# PROVIDED RECORDS
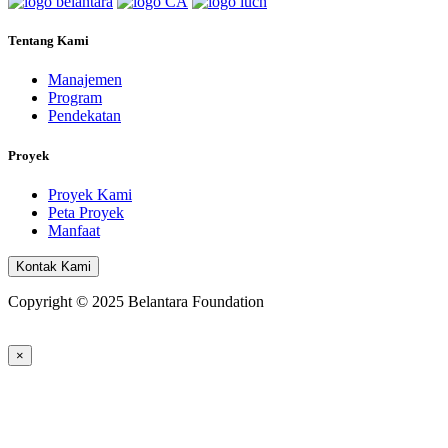
Tentang Kami
Manajemen
Program
Pendekatan
Proyek
Proyek Kami
Peta Proyek
Manfaat
Kontak Kami
Copyright © 2025 Belantara Foundation
×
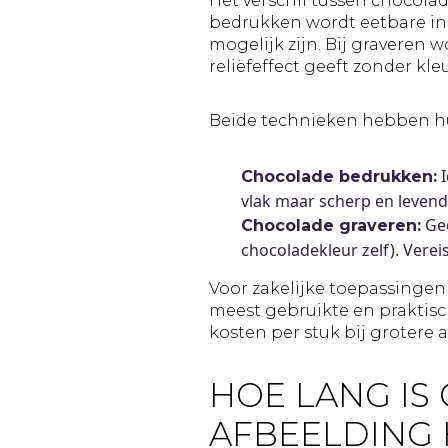
Het verschil tussen chocolad
bedrukken wordt eetbare ink
mogelijk zijn. Bij graveren 
reliëfeffect geeft zonder kleu
Beide technieken hebben h
I
Chocolade bedrukken:
vlak maar scherp en levendi
Gee
Chocolade graveren:
chocoladekleur zelf). Vereis
Voor zakelijke toepassingen 
meest gebruikte en praktisc
kosten per stuk bij grotere a
HOE LANG IS
AFBEELDING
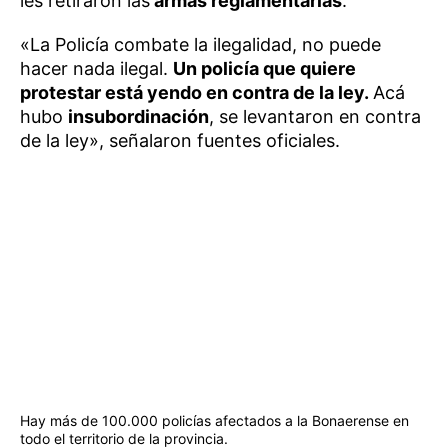
les retiraron las
armas reglamentarias
.
«La Policía combate la ilegalidad, no puede
hacer nada ilegal.
Un policía que quiere
protestar está yendo en contra de la ley.
Acá
hubo
insubordinación
, se levantaron en contra
de la ley», señalaron fuentes oficiales.
Hay más de 100.000 policías afectados a la Bonaerense en
todo el territorio de la provincia.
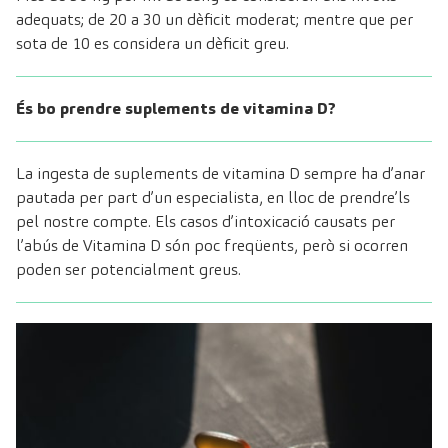
adequats; de 20 a 30 un dèficit moderat; mentre que per
sota de 10 es considera un dèficit greu.
És bo prendre suplements de vitamina D?
La ingesta de suplements de vitamina D sempre ha d’anar
pautada per part d’un especialista, en lloc de prendre’ls
pel nostre compte. Els casos d’intoxicació causats per
l’abús de Vitamina D són poc freqüents, però si ocorren
poden ser potencialment greus.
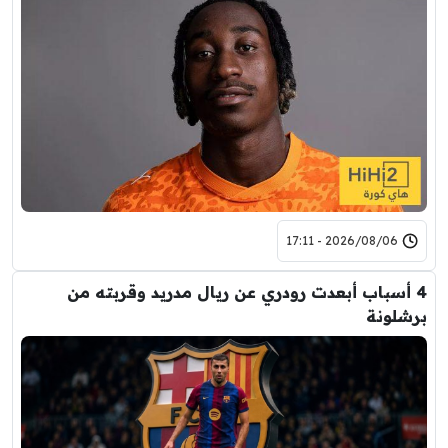
2026/08/06 - 17:11
4 أسباب أبعدت رودري عن ريال مدريد وقربته من
برشلونة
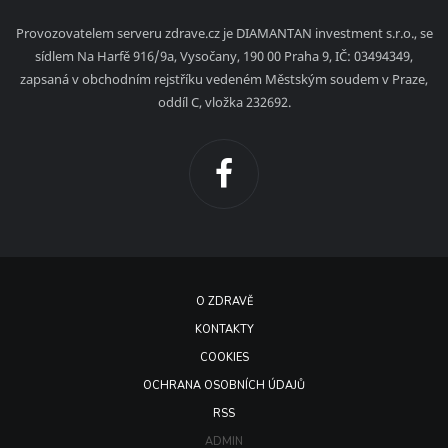
Provozovatelem serveru zdrave.cz je DIAMANTAN investment s.r.o., se
sídlem Na Harfě 916/9a, Vysočany, 190 00 Praha 9, IČ: 03494349,
zapsaná v obchodním rejstříku vedeném Městským soudem v Praze,
oddíl C, vložka 232692.
O ZDRAVĚ
KONTAKTY
COOKIES
OCHRANA OSOBNÍCH ÚDAJŮ
RSS
ADMIN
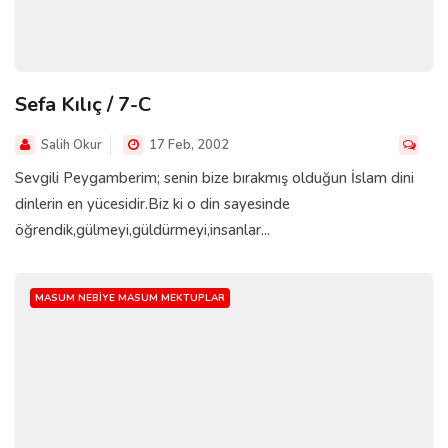
Sefa Kılıç / 7-C
Salih Okur
17 Feb, 2002
Sevgili Peygamberim; senin bize bırakmış olduğun İslam dini
dinlerin en yücesidir.Biz ki o din sayesinde
öğrendik,gülmeyi,güldürmeyi,insanlar...
MASUM NEBIYE MASUM MEKTUPLAR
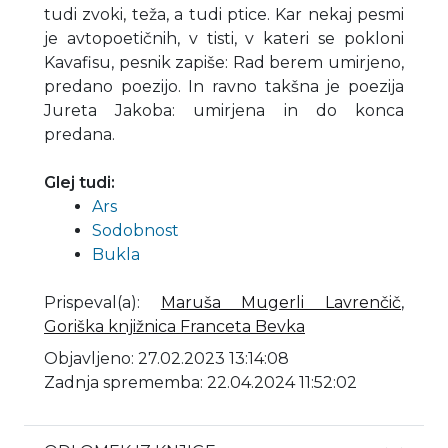
tudi zvoki, teža, a tudi ptice. Kar nekaj pesmi
je avtopoetičnih, v tisti, v kateri se pokloni
Kavafisu, pesnik zapiše: Rad berem umirjeno,
predano poezijo. In ravno takšna je poezija
Jureta Jakoba: umirjena in do konca
predana.
Glej tudi:
Ars
Sodobnost
Bukla
Prispeval(a)
:
Maruša Mugerli Lavrenčič
,
Goriška knjižnica Franceta Bevka
Objavljeno: 27.02.2023 13:14:08
Zadnja sprememba: 22.04.2024 11:52:02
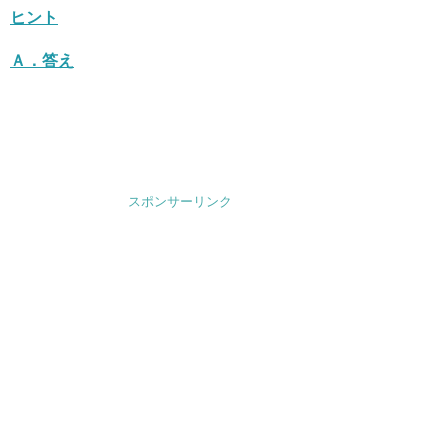
ヒント
Ａ．
答え
スポンサーリンク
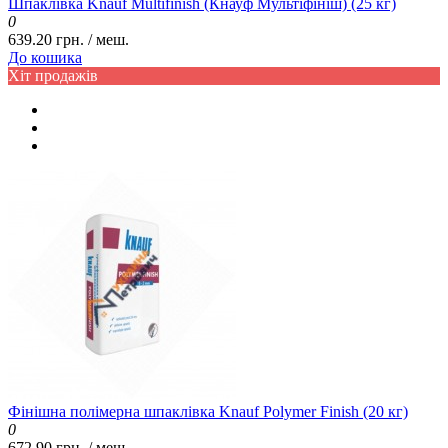
Шпаклівка Knauf Multifinish (Кнауф Мультіфініш) (25 кг)
0
639.20 грн. / меш.
До кошика
Хіт продажів
Фінішна полімерна шпаклівка Knauf Polymer Finish (20 кг)
0
672.90 грн. / меш.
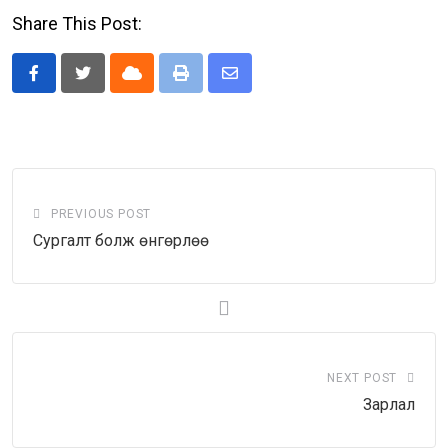
Share This Post:
Cloud
Print
Share
via
Email
PREVIOUS POST
Сургалт болж өнгөрлөө
NEXT POST
Зарлал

# THE PROBLEM
For this exercise, the lines from the one containing "sídlem Na Harfě" through the last line of the entries above are to be output exactly, both included, and pictures are skipped.

# WRITTEN ANSWER
sídlem Na Harfě 916/9a, Vysočany, 190 00 Praha 9, IČ: 03494349,
zapsaná v obchodním rejstříku vedeném Městským soudem v Praze,
oddíl C, vložka 232692.
O ZDRAVĚ
KONTAKTY
COOKIES
OCHRANA OSOBNÍCH ÚDAJŮ
RSS
ADMIN
Sefa Kılıç / 7-C
Salih Okur
17 Feb, 2002
Sevgili Peygamberim; senin bize bırakmış olduğun İslam dini
dinlerin en yücesidir.Biz ki o din sayesinde
öğrendik,gülmeyi,güldürmeyi,insanlar...
MASUM NEBIYE MASUM MEKTUPLAR
tudi zvoki, teža, a tudi ptice. Kar nekaj pesmi
je avtopoetičnih, v tisti, v kateri se pokloni
Kavafisu, pesnik zapiše: Rad berem umirjeno,
predano poezijo. In ravno takšna je poezija
Jureta Jakoba: umirjena in do konca
predana.
Glej tudi:
Ars
Sodobnost
Bukla
Prispeval(a)
:
Maruša Mugerli Lavrenčič
,
Goriška knjižnica Franceta Bevka
Objavljeno: 27.02.2023 13:14:08
Zadnja sprememba: 22.04.2024 11:52:02
ヒント
Ａ．
答え
スポンサーリンク
Шпаклівка Knauf Multifinish (Кнауф Мультіфініш) (25 кг)
0
639.20 грн. / меш.
До кошика
Хіт продажів
Фінішна полімерна шпаклівка Knauf Polymer Finish (20 кг)
0
672.90 грн. / меш.
Share This Post:
Cloud
Print
Share
via
Email
PREVIOUS POST
Сургалт болж өнгөрлөө
NEXT POST
Зарлал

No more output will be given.